Strange feelings on this June afternoon. Having been home since Saturday, I’m still trying to shift out of the student paradigm, and face up to the realities of being short on cash, returning to the Old Job, and still having innumerable tasks to take care of.
Saturday was weird (as was Friday Night: Stoned Adventures in the UV Room, but that’s another story). My “I’m pretty sure I could tear this whole room down in 2 hours” contingency turned, predictably, into reality (as tends to happen when large amounts of alcohol are imbibed instead of packing), so I got up around 7am and, breakfastless for the fourth consecutive day, wandered over to campus to retrieve my car. I arrived back just in time to see Josh and Andrea off to catch their red-eye out of Birmingham, and then I had the place to myself.
And thus began the packing up of the last year of my life which had, like a giant uncoiling spring, gradually spread itself in increasing depth across the room. The posters alone took about an hour to take down, so needless to say by the time my father arrived I was not too far in to the task. I managed to rustle up some coffee, and in true boy-scout style he managed to locate what must have been the last edible breakfasty-type food in the kitchen: four burger buns. In about two hours we packed the rest of my stuff, and managed to fit that — and the assorted crap I had kindly agreed to take for my flatmates — into his and my cars.
Walking down those hallways for the last time — to drop off my keys — felt utterly strange. The place had become completely dehumanized — everyone else had left; no more strange cooking smells emanating from the flats, no more strange sounds from behind closed doors. I solemnly checked our mailbox for the last time, dropped my keys into the designated box, and that was it. So long, Lakeside.
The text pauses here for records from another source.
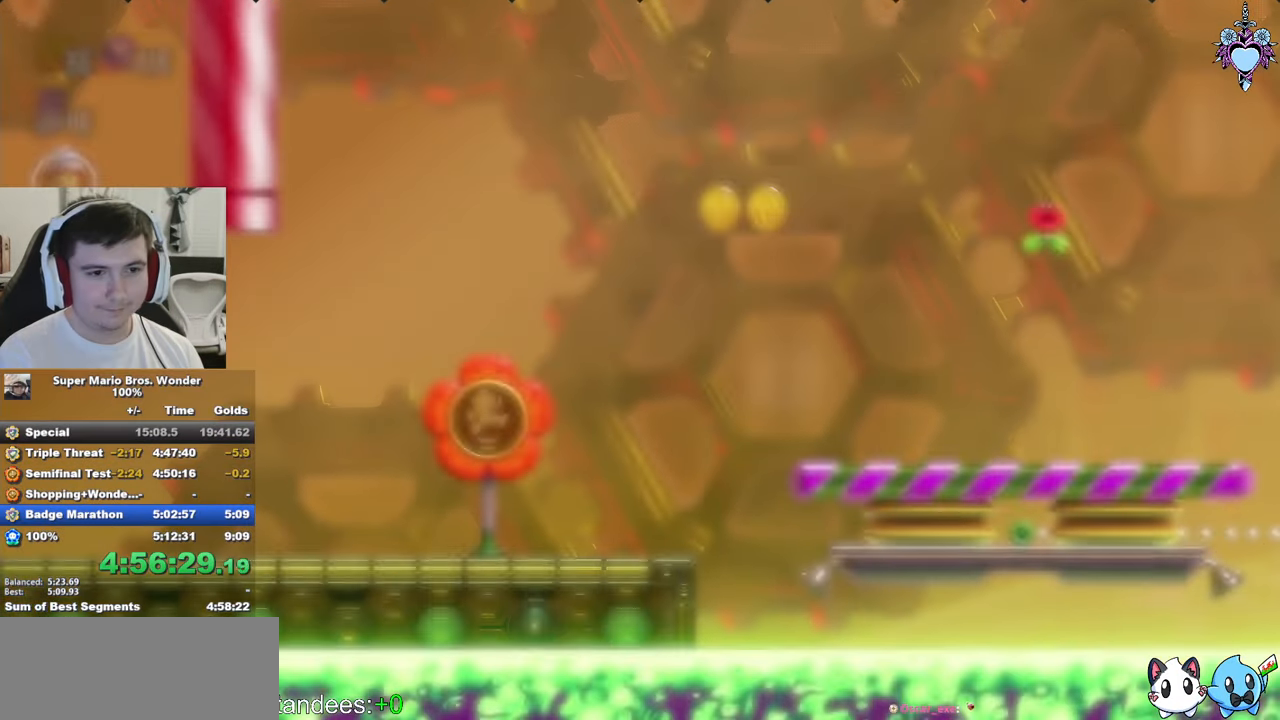
{"buttons": ["SQUARE", "DPAD_RIGHT"], "left_stick": "center", "right_stick": "center", "events": [[283, "DPAD_RIGHT", "up"], [316, "DPAD_RIGHT", "down"]]}
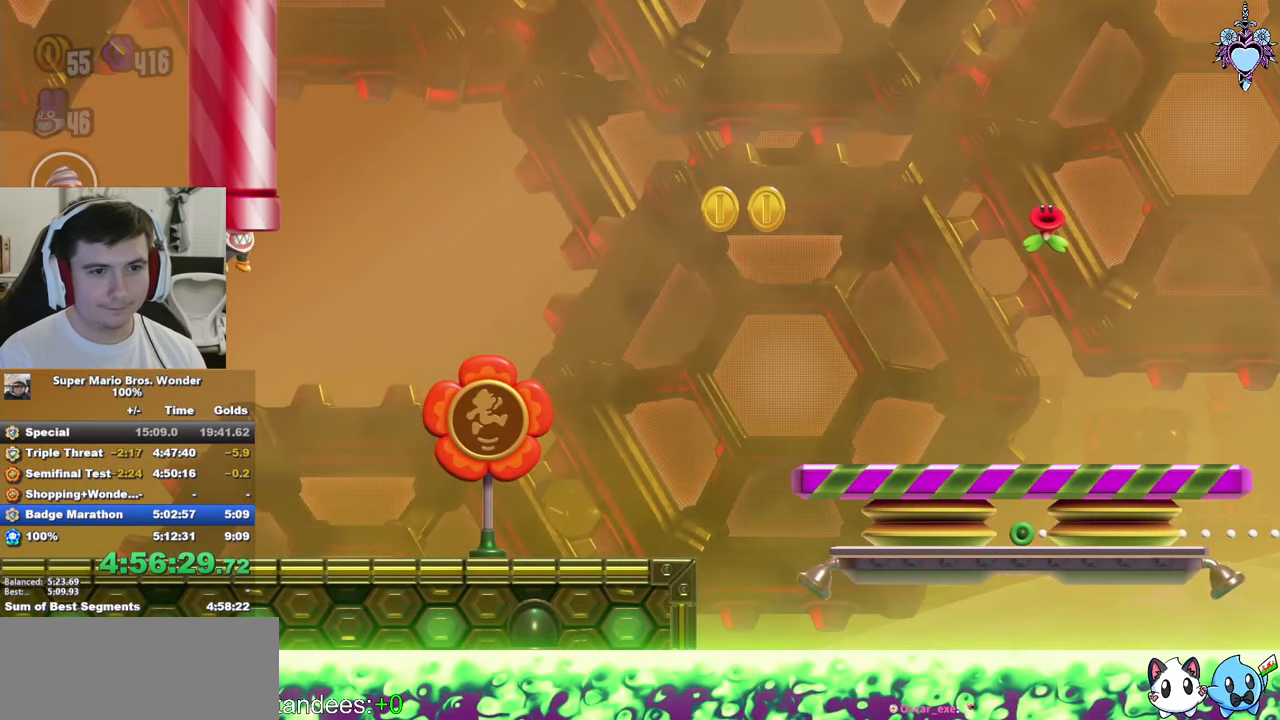
{"buttons": ["SQUARE", "DPAD_RIGHT"], "left_stick": "center", "right_stick": "center", "events": []}
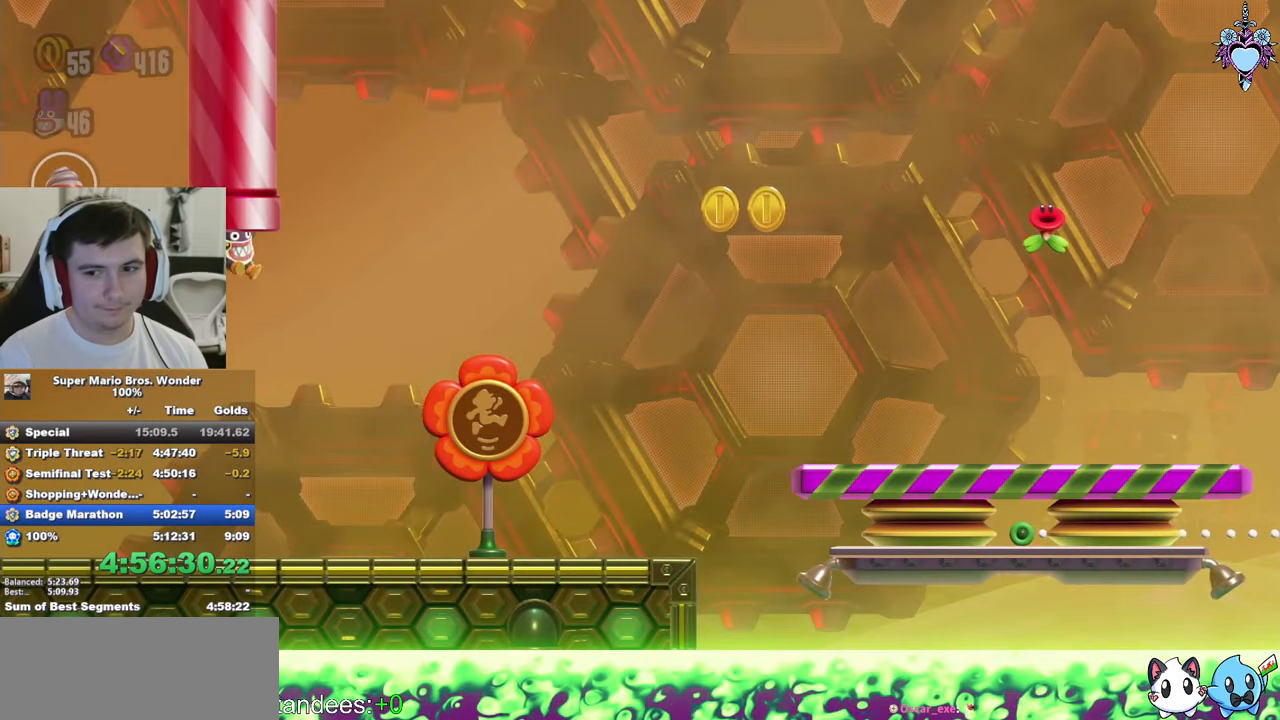
{"buttons": ["SQUARE", "DPAD_RIGHT"], "left_stick": "center", "right_stick": "center", "events": []}
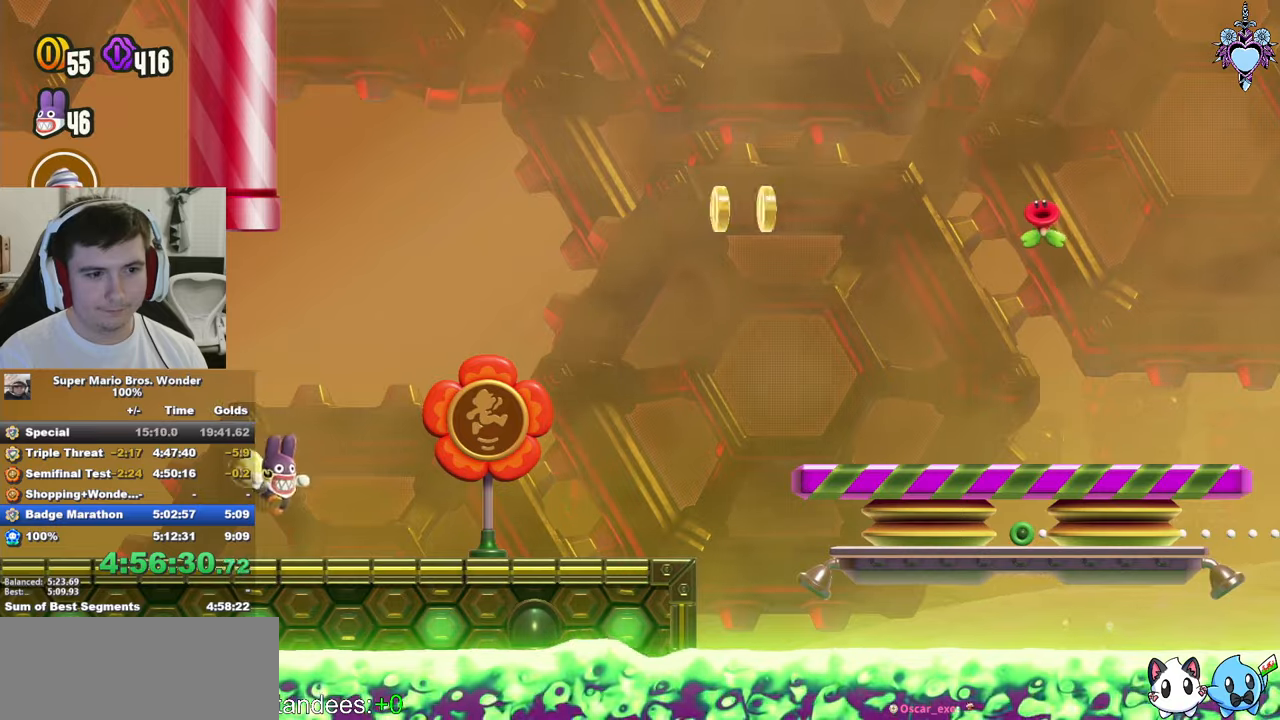
{"buttons": ["SQUARE", "DPAD_RIGHT"], "left_stick": "center", "right_stick": "center"}
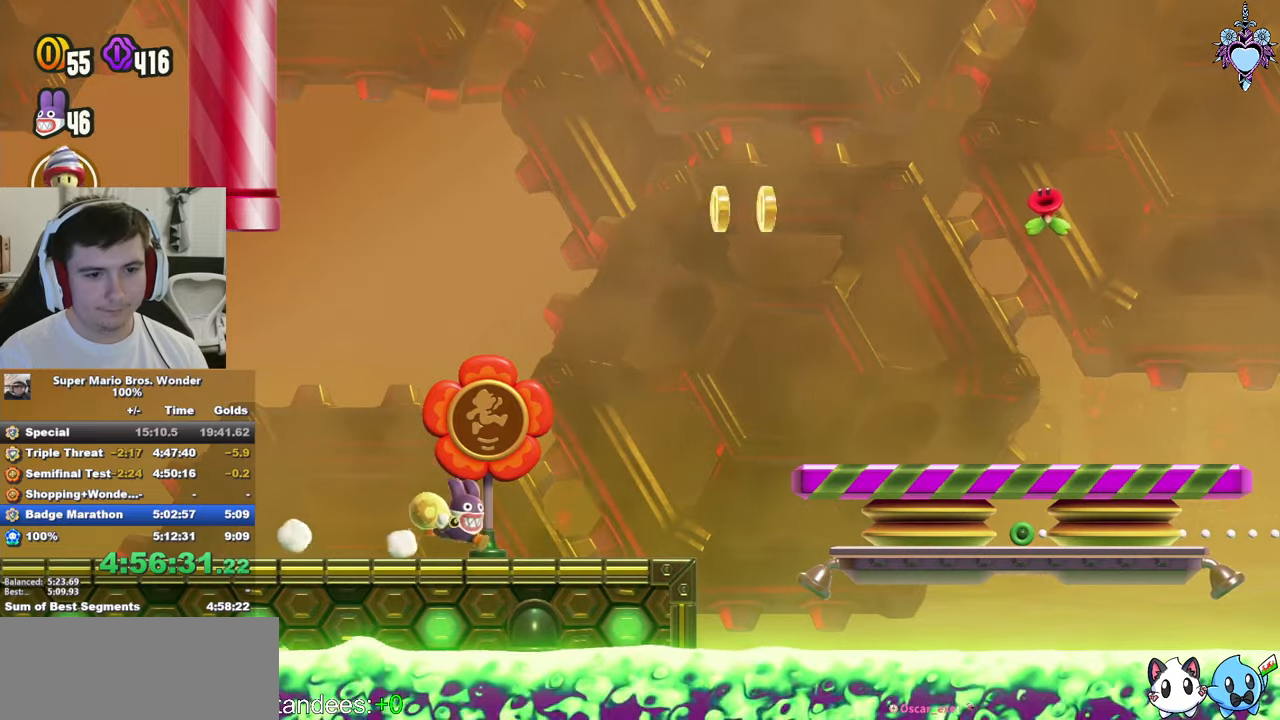
{"buttons": ["SQUARE", "DPAD_RIGHT"], "left_stick": "center", "right_stick": "center", "events": [[217, "CROSS", "down"], [450, "CROSS", "up"]]}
Never again shall I run screaming down your corridors in the dead of night; no more shall I scar your walls with unicycle, football and diabolo; no more shall I explode beer cans in your bathrooms.
It was a nasty feeling to say the least. From this point on we are out on our own, no more underpaid cleaning staff to clear up the big bits after our screaming, vomiting, bottle-smashing passage, no more regular linen change, bathroom clean, safe haven by the water. It’s up to us next year, God help us.